Skin Cell Geometry Maintains Healthy Barrier

New research into how epidermal cells form a barrier may explain the paradox of how we can shed skin cells without compromising our skin's integrity. It has been an ongoing challenge for scientists to understand how this colossal shedding process—approximately 200,000 skin cells every hour—can occur without causing a break in the skin. A team from Keio University in Japan, working with a researcher at Imperial College London, studied mouse models using confocal and two-photon microscopes and through mathematical modeling. They discovered that the shape of the epidermal cells, combined with their ability to temporarily glue together, may explain how they form this strong barrier.

The researchers suggest that a shape of an epidermal cell is actually a flattened version of a tetrakaidecahedron, a 14-sided 3-D structure made out of six rectangular and eight hexagonal sides. William Thomson, a Scotch-Irish mathematical physicist and engineer, first proposed the tetrakaidecahedron shape in 1887, claiming it was ideal for packing equal-sized objects together to fill space with minimal surface area, like the skin. The epidermal cells' unique rectangular and hexagonal sides mean that they can always form a very tight, cohesive bond with the surrounding cells. That’s not all‑the team also discovered the cells manufacture proteins, or a temporary glue, that bind the cells together in what’s known as tight junctions. The combination of the cells' geometry and adhesive action means that the skin barrier can maintain its integrity, even though it is very thin. The team suggest that malfunctions in the production of the tight junctions may be a contributing factor in conditions such as eczema, where the skin barrier is weakened leading to bacterial infiltration, inflammation, scratching, and further infection.
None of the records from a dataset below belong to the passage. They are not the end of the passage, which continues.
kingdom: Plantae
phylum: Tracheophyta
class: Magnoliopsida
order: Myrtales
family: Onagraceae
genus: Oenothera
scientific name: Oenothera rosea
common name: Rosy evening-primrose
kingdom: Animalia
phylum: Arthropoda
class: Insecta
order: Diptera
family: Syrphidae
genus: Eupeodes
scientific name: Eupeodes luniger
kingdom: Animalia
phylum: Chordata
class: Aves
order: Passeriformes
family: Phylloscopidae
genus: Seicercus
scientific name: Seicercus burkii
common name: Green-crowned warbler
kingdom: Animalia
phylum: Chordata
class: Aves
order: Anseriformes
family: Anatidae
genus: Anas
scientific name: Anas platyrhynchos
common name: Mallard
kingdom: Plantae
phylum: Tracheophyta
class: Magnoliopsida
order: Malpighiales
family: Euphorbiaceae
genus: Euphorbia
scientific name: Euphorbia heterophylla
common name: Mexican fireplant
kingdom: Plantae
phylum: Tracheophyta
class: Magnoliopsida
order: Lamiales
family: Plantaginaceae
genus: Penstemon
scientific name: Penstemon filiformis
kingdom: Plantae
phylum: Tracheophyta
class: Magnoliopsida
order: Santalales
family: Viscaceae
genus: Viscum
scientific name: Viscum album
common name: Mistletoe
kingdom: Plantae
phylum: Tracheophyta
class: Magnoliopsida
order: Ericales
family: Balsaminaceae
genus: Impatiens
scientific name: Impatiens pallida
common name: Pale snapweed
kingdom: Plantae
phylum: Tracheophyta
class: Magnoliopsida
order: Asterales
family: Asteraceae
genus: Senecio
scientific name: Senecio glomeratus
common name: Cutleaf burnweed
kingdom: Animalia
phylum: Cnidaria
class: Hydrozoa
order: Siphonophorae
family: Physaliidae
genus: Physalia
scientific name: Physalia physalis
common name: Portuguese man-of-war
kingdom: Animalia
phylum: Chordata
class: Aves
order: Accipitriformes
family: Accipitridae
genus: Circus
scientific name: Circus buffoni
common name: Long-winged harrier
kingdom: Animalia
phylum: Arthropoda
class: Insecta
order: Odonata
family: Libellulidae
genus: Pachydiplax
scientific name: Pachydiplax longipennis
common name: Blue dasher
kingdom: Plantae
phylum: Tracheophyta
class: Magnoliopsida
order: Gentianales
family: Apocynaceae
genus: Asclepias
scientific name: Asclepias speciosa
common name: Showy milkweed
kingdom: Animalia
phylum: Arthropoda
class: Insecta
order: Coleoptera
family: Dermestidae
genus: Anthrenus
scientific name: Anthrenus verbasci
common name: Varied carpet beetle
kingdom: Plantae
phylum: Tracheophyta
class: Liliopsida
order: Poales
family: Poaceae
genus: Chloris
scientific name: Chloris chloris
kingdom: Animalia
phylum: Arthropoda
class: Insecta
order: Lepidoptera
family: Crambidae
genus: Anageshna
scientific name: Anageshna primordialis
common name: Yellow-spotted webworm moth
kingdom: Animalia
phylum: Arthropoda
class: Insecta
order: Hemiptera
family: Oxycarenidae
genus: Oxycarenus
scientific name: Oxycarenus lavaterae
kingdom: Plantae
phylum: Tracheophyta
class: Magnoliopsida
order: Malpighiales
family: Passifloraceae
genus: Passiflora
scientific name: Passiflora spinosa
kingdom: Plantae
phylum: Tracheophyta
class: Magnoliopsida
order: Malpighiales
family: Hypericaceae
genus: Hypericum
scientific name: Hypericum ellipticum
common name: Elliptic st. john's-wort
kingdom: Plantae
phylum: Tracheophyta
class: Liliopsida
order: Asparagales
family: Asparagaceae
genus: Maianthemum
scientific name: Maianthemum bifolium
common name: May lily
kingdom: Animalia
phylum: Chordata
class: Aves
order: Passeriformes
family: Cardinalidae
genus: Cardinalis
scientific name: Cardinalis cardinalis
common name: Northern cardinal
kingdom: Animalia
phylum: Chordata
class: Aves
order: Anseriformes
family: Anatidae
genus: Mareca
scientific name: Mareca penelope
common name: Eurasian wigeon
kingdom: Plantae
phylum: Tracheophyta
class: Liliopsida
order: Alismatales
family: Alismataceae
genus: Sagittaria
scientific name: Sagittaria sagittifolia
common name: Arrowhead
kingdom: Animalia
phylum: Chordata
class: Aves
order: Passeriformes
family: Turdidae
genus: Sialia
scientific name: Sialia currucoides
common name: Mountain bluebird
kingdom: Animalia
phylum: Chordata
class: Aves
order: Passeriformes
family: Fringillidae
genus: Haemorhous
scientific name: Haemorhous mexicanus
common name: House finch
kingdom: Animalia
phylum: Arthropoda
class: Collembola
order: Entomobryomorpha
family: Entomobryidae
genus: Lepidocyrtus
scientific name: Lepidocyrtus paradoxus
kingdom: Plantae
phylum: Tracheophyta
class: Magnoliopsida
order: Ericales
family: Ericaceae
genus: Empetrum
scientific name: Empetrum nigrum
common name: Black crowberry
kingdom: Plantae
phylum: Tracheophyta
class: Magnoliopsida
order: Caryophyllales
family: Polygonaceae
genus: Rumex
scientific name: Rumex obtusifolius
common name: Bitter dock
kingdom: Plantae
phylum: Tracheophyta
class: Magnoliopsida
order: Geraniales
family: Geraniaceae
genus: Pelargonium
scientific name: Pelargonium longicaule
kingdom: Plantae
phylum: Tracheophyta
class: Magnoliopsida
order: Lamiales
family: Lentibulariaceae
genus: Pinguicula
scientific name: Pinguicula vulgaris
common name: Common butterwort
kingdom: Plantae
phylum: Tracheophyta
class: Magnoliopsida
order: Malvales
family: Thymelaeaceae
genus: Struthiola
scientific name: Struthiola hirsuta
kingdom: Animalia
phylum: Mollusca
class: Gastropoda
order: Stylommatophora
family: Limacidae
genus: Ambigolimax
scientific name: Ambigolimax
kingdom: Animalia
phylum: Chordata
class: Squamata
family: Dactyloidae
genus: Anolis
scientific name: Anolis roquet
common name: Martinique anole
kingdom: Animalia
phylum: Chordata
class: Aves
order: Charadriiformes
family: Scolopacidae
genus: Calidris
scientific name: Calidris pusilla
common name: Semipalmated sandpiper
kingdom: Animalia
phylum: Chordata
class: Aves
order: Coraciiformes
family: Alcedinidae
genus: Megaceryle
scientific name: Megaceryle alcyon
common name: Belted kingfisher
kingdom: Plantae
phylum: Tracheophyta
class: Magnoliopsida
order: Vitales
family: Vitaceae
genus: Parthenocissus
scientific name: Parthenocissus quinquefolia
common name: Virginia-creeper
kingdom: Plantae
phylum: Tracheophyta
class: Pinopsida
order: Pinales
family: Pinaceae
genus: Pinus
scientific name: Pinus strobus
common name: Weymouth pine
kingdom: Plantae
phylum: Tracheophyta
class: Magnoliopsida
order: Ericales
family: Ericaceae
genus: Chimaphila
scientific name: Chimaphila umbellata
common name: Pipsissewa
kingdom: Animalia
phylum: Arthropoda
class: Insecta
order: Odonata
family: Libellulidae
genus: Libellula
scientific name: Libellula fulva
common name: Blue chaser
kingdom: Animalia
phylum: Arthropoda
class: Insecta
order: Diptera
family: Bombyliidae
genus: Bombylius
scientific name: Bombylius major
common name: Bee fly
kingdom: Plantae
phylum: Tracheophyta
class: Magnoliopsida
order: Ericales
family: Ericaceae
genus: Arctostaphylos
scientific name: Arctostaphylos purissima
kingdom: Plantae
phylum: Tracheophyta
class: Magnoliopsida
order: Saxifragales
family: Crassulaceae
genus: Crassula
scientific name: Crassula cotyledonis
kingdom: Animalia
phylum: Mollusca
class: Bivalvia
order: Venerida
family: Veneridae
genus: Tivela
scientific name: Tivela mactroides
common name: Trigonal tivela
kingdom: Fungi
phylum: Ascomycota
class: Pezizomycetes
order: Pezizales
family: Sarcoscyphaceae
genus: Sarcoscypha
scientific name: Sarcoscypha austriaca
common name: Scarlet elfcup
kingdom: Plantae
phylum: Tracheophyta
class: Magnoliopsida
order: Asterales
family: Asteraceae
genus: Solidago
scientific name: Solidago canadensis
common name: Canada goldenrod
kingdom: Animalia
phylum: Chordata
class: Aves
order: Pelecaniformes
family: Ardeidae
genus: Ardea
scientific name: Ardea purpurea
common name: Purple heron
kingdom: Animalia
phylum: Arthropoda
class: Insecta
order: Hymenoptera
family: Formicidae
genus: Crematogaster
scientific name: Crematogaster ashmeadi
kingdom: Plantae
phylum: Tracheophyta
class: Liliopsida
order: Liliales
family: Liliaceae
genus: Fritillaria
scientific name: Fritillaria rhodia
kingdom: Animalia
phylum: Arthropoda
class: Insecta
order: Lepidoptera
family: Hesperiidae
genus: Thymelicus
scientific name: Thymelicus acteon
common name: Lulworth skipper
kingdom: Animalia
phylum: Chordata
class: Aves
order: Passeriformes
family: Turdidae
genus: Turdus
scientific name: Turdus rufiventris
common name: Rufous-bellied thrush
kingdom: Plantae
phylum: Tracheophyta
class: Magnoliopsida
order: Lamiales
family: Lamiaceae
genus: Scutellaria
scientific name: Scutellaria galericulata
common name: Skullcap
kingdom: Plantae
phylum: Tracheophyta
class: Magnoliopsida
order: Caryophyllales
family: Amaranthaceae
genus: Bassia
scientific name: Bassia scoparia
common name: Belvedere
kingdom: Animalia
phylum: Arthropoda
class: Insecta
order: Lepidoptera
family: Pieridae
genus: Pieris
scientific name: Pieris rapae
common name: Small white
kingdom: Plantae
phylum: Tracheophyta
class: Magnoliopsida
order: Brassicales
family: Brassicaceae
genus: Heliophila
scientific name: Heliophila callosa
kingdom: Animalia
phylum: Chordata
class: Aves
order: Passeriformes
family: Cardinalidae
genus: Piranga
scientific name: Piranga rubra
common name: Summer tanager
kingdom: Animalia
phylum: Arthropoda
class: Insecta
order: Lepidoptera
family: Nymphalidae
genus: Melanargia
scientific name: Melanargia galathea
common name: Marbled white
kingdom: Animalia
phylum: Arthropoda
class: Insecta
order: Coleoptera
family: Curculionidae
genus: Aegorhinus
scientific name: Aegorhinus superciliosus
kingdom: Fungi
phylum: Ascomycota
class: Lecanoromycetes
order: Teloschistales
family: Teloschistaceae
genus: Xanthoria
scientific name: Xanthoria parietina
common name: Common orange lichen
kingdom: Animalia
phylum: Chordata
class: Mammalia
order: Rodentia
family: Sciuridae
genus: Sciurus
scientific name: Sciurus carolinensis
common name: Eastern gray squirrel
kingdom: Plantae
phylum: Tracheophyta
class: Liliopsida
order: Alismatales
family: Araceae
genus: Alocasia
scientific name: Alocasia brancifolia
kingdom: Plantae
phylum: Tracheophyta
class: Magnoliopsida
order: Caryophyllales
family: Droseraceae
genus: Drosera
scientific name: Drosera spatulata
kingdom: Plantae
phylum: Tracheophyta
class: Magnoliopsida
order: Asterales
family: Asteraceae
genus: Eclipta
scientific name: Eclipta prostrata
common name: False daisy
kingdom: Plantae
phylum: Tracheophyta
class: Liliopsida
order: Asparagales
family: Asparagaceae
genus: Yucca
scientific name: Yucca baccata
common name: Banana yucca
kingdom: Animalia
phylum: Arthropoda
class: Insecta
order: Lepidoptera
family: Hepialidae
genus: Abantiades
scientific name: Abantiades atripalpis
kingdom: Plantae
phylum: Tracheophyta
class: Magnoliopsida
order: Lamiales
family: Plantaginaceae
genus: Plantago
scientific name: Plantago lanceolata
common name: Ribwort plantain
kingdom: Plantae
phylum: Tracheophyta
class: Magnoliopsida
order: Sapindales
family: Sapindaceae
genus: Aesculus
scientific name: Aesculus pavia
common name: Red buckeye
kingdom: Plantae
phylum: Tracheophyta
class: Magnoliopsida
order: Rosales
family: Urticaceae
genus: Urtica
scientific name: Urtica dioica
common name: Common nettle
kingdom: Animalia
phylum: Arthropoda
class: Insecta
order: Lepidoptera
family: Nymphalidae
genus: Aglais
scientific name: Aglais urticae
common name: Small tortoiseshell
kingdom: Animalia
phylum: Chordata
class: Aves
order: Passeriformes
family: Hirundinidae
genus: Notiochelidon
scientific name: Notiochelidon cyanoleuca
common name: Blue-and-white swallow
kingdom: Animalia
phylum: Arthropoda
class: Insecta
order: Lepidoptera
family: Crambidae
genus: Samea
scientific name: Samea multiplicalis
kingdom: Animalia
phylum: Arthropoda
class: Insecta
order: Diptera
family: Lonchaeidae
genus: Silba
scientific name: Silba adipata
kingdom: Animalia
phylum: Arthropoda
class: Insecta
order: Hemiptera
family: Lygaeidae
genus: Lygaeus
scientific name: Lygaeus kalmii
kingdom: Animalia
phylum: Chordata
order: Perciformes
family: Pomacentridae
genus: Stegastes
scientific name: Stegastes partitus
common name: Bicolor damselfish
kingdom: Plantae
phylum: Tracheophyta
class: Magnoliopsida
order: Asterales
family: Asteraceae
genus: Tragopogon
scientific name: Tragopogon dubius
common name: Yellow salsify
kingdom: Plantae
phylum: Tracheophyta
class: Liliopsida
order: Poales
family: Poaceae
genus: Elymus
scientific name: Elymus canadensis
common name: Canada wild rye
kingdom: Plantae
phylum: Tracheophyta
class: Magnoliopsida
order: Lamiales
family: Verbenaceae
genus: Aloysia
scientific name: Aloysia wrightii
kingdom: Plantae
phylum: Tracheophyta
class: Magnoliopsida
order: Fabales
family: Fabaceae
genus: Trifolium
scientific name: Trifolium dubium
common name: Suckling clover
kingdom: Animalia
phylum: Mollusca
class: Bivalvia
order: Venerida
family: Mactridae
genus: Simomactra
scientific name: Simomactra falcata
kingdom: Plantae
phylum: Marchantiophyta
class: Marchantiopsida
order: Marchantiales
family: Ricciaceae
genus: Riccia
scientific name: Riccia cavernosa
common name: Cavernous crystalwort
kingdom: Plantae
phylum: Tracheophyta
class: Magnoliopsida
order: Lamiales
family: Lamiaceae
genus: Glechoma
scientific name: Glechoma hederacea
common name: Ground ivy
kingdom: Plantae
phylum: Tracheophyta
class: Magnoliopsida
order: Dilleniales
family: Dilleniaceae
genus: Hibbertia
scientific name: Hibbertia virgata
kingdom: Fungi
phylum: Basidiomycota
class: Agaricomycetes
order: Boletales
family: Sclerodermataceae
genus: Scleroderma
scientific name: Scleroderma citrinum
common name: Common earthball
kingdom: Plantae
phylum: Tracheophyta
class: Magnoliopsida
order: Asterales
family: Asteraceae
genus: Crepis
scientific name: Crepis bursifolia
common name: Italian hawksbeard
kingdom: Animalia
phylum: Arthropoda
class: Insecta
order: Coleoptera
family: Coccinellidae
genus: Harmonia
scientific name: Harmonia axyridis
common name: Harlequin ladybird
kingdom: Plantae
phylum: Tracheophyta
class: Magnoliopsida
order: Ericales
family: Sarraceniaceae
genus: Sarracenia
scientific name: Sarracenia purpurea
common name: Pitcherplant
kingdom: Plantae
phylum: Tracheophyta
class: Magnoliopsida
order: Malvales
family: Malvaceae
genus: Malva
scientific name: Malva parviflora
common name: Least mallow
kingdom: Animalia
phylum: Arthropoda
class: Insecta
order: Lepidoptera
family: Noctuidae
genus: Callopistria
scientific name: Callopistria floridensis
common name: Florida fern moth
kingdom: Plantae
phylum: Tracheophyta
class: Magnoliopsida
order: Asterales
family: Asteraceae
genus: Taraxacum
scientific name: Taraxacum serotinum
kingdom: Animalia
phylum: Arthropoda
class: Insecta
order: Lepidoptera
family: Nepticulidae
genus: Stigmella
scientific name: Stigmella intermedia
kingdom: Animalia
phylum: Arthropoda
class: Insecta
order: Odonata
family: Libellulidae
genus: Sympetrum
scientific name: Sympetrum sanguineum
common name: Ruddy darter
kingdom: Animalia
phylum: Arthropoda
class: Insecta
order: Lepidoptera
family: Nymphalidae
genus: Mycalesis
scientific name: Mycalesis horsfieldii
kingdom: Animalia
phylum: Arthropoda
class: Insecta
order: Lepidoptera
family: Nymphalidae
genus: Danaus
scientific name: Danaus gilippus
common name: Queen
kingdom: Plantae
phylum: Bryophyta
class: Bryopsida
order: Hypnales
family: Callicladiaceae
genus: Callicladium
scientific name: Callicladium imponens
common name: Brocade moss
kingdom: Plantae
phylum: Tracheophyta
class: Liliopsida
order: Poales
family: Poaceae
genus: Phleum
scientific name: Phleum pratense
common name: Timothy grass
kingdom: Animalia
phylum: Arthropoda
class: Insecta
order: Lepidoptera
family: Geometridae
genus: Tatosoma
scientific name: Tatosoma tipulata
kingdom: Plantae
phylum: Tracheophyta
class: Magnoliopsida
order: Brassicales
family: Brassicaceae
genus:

In other cases, problems with the tight junctions may partly explain why in psoriasis there is an overproduction of epidermal cells, causing thick patches of skin on the surface. Says Reika Tanaka, Ph.D., TK title at the Department of Bioengineering at Imperial College London, "Our skin is the largest organ in our body, and it is vital that we completely understand how it works, so when it doesn't work as it should, such as in eczema or psoriasis, we can understand the mechanisms that might be causing the problems."